#### DESCRIPTION OF THE TASK:
Return the entries exactly. Images are not part of the copy.
____ GIVEN RECORDS
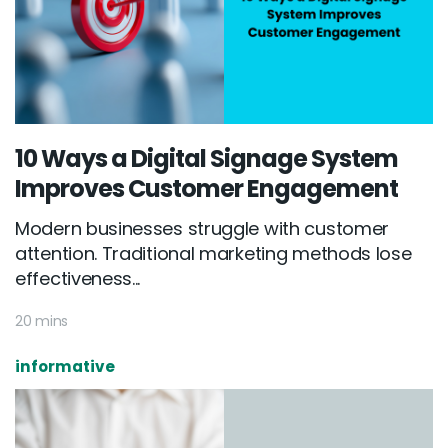
10 Ways a Digital Signage System
Improves Customer Engagement
Modern businesses struggle with customer
attention. Traditional marketing methods lose
effectiveness...
20 mins
Email :
hello@softcircles.com
informative
Phone :
608 620 7036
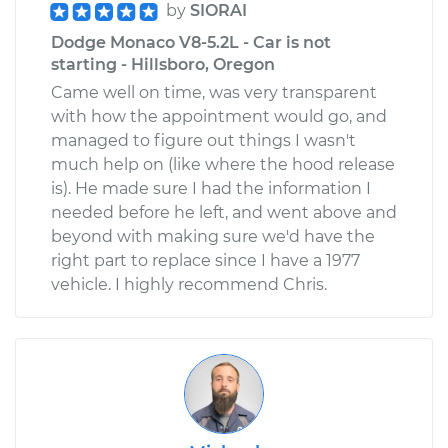
by
SIORAI
Dodge Monaco V8-5.2L - Car is not
starting - Hillsboro, Oregon
Came well on time, was very transparent
with how the appointment would go, and
managed to figure out things I wasn't
much help on (like where the hood release
is). He made sure I had the information I
needed before he left, and went above and
beyond with making sure we'd have the
right part to replace since I have a 1977
vehicle. I highly recommend Chris.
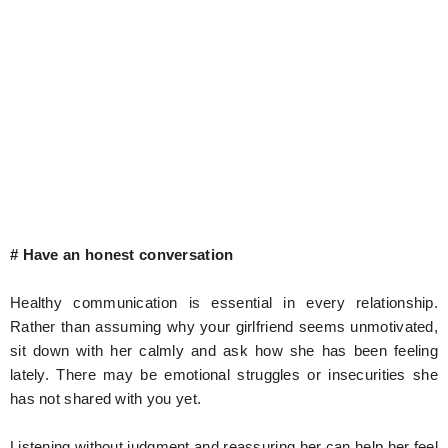
# Have an honest conversation
Healthy communication is essential in every relationship.
Rather than assuming why your girlfriend seems unmotivated,
sit down with her calmly and ask how she has been feeling
lately. There may be emotional struggles or insecurities she
has not shared with you yet.
Listening without judgment and reassuring her can help her feel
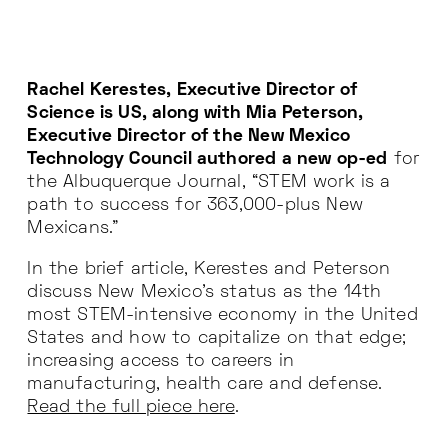
Rachel Kerestes, Executive Director of
Science is US, along with Mia Peterson,
Executive Director of the New Mexico
Technology Council authored a new op-ed
for
the Albuquerque Journal, “STEM work is a
path to success for 363,000-plus New
Mexicans.”
In the brief article, Kerestes and Peterson
discuss New Mexico’s status as the 14th
most STEM-intensive economy in the United
States and how to capitalize on that edge;
increasing access to careers in
manufacturing, health care and defense.
Read the full piece here
.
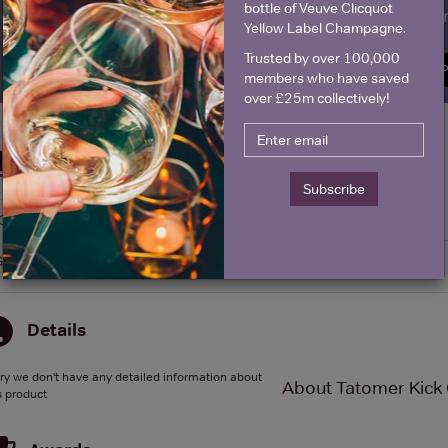
bottle of Veuve Clicquot
Name
E
Yellow Label Champagne.
Trusted by over 100,000
SIGN U
members who have saved
over £25m collectively!
Historical Pricing
Subscribe
Graph
Stats
Graph
Details
ry we don't have any detailed information about
About Tatomer Kick 
s product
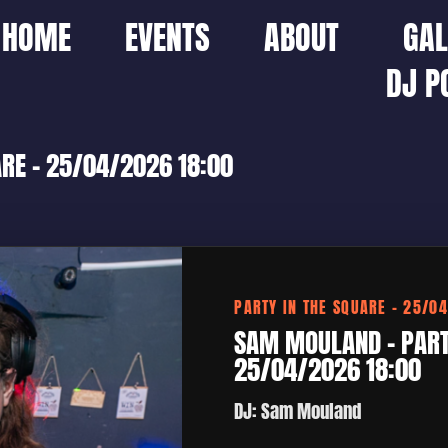
HOME
EVENTS
ABOUT
GAL
DJ P
RE – 25/04/2026 18:00
PARTY IN THE SQUARE – 25/0
SAM MOULAND – PARTY
25/04/2026 18:00
DJ: Sam Mouland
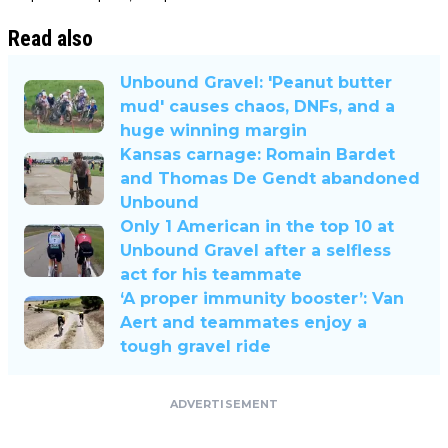
Read also
Unbound Gravel: 'Peanut butter
mud' causes chaos, DNFs, and a
huge winning margin
Kansas carnage: Romain Bardet
and Thomas De Gendt abandoned
Unbound
Only 1 American in the top 10 at
Unbound Gravel after a selfless
act for his teammate
‘A proper immunity booster’: Van
Aert and teammates enjoy a
tough gravel ride
ADVERTISEMENT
________
#### RESPONSE FOR THIS EXERCISE:
10 Ways a Digital Signage System
Improves Customer Engagement
Modern businesses struggle with customer
attention. Traditional marketing methods lose
effectiveness...
20 mins
Email :
hello@softcircles.com
informative
Phone :
608 620 7036
by
SIORAI
Dodge Monaco V8-5.2L - Car is not
starting - Hillsboro, Oregon
Came well on time, was very transparent
with how the appointment would go, and
managed to figure out things I wasn't
much help on (like where the hood release
is). He made sure I had the information I
needed before he left, and went above and
beyond with making sure we'd have the
right part to replace since I have a 1977
vehicle. I highly recommend Chris.
# Have an honest conversation
Healthy communication is essential in every relationship.
Rather than assuming why your girlfriend seems unmotivated,
sit down with her calmly and ask how she has been feeling
lately. There may be emotional struggles or insecurities she
has not shared with you yet.
Listening without judgment and reassuring her can help her feel
Rachel Kerestes, Executive Director of
Science is US, along with Mia Peterson,
Executive Director of the New Mexico
Technology Council authored a new op-ed
for
the Albuquerque Journal, “STEM work is a
path to success for 363,000-plus New
Mexicans.”
In the brief article, Kerestes and Peterson
discuss New Mexico’s status as the 14th
most STEM-intensive economy in the United
States and how to capitalize on that edge;
increasing access to careers in
manufacturing, health care and defense.
Read the full piece here
.
bottle of Veuve Clicquot
Name
E
Yellow Label Champagne.
Trusted by over 100,000
SIGN U
members who have saved
over £25m collectively!
Historical Pricing
Subscribe
Graph
Stats
Graph
Details
ry we don't have any detailed information about
About Tatomer Kick 
s product
HOME
EVENTS
ABOUT
GAL
DJ P
RE – 25/04/2026 18:00
PARTY IN THE SQUARE – 25/0
SAM MOULAND – PARTY
25/04/2026 18:00
DJ: Sam Mouland
Read also
Unbound Gravel: 'Peanut butter
mud' causes chaos, DNFs, and a
huge winning margin
Kansas carnage: Romain Bardet
and Thomas De Gendt abandoned
Unbound
Only 1 American in the top 10 at
Unbound Gravel after a selfless
act for his teammate
‘A proper immunity booster’: Van
Aert and teammates enjoy a
tough gravel ride
ADVERTISEMENT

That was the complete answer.